---- Provided data

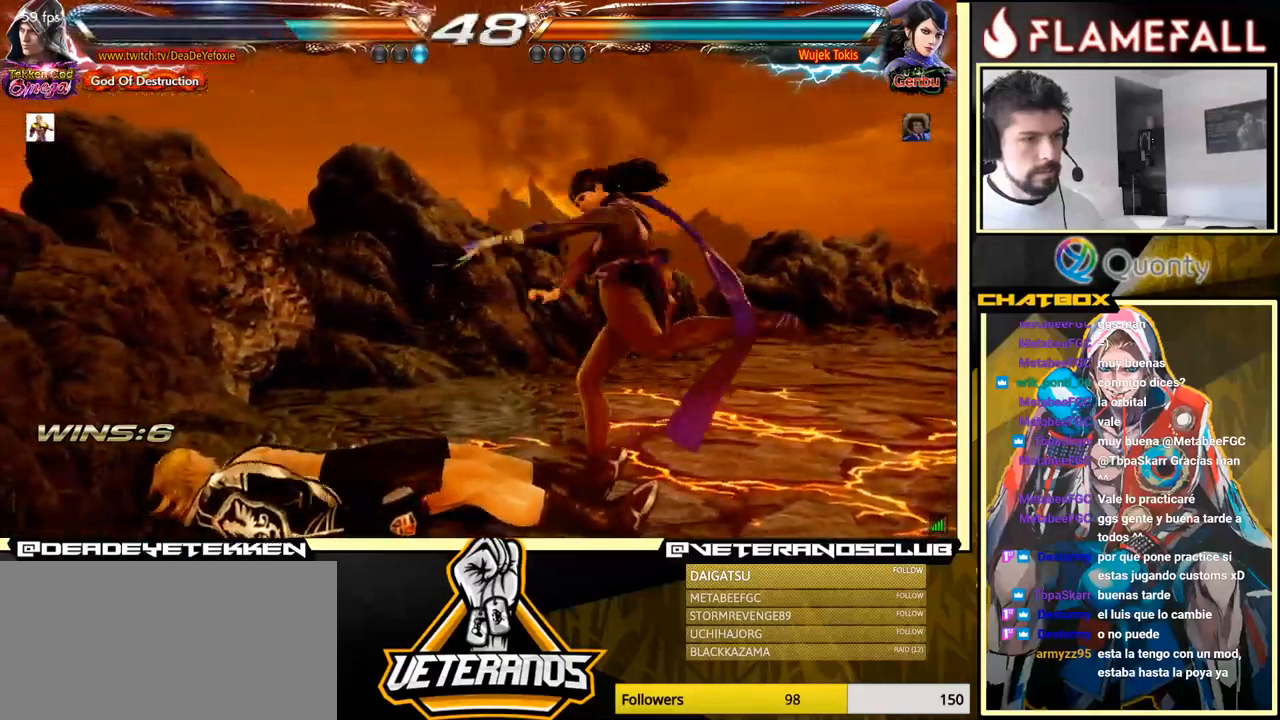
{"buttons": [], "left_stick": "center", "events": [[33, "left_stick", "down-left"], [400, "left_stick", "center"]]}
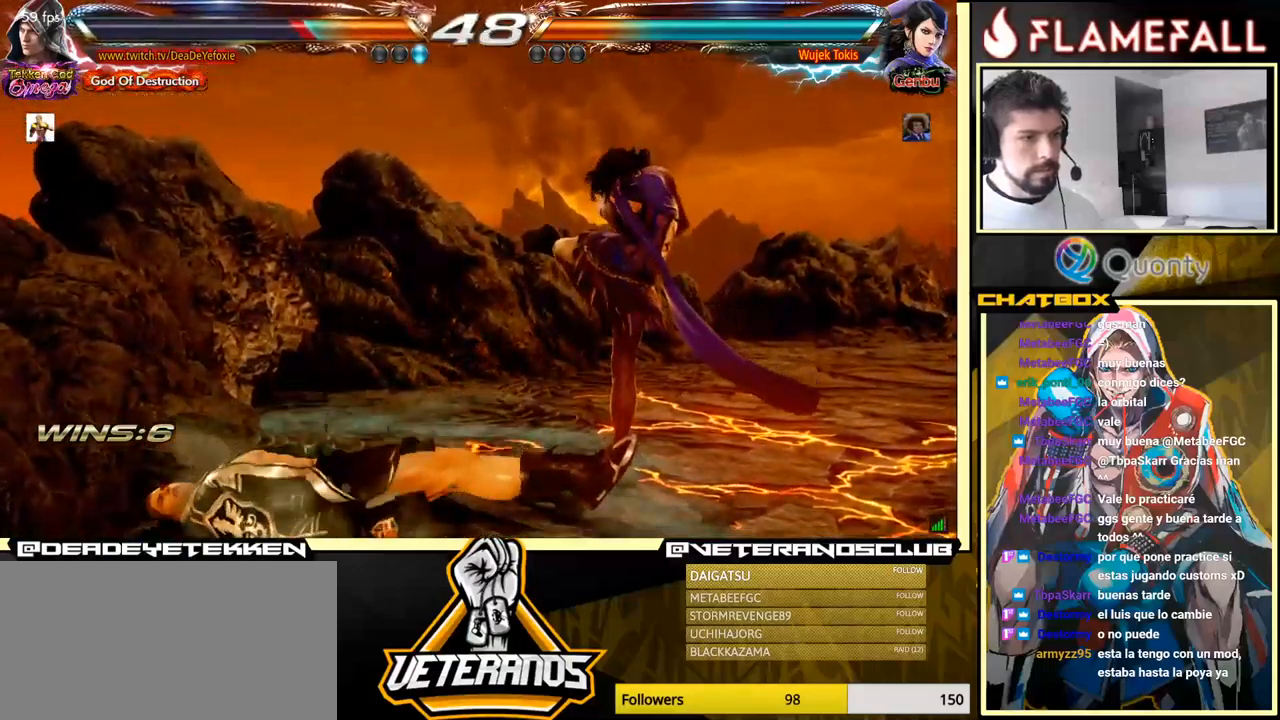
{"buttons": [], "left_stick": "center", "events": [[83, "left_stick", "down-left"], [467, "left_stick", "center"]]}
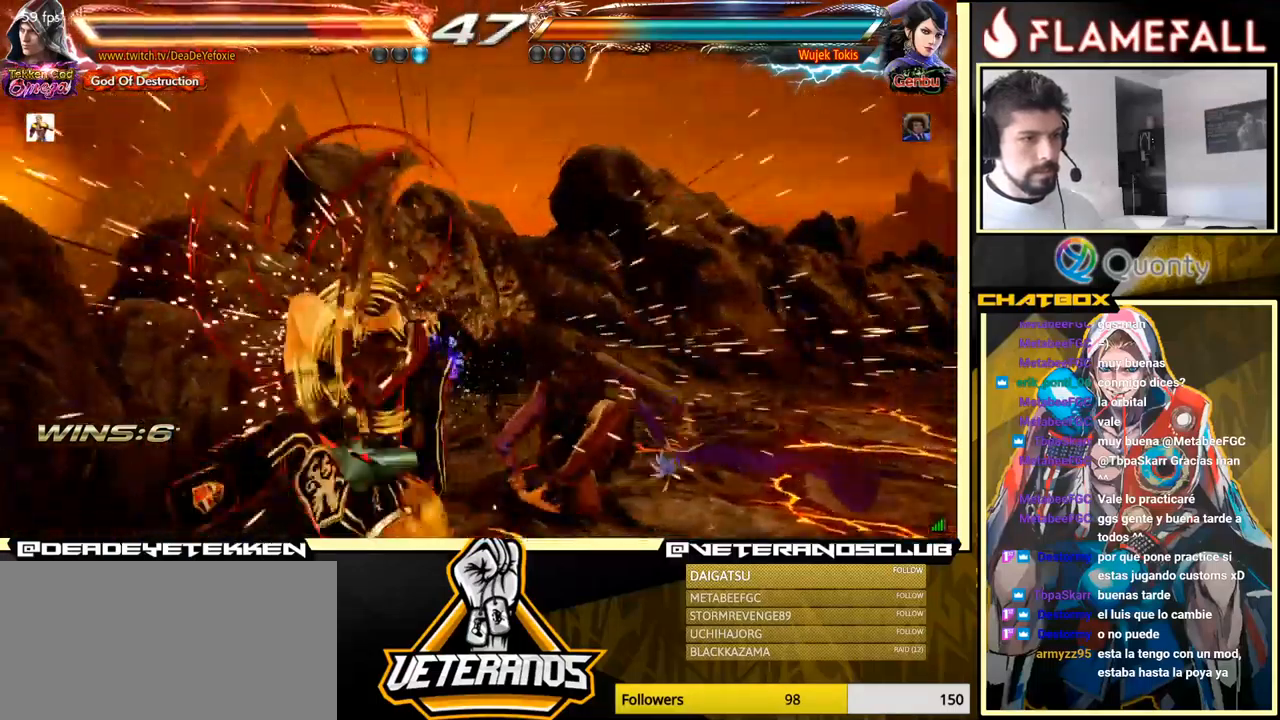
{"buttons": [], "left_stick": "center", "events": []}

--------

*Task statement:* Would it be possible to copy the material exactly, excluding the images?

*Task result:*
{"buttons": [], "left_stick": "center", "events": [[33, "left_stick", "down-left"], [400, "left_stick", "center"]]}
{"buttons": [], "left_stick": "center", "events": [[83, "left_stick", "down-left"], [467, "left_stick", "center"]]}
{"buttons": [], "left_stick": "center", "events": []}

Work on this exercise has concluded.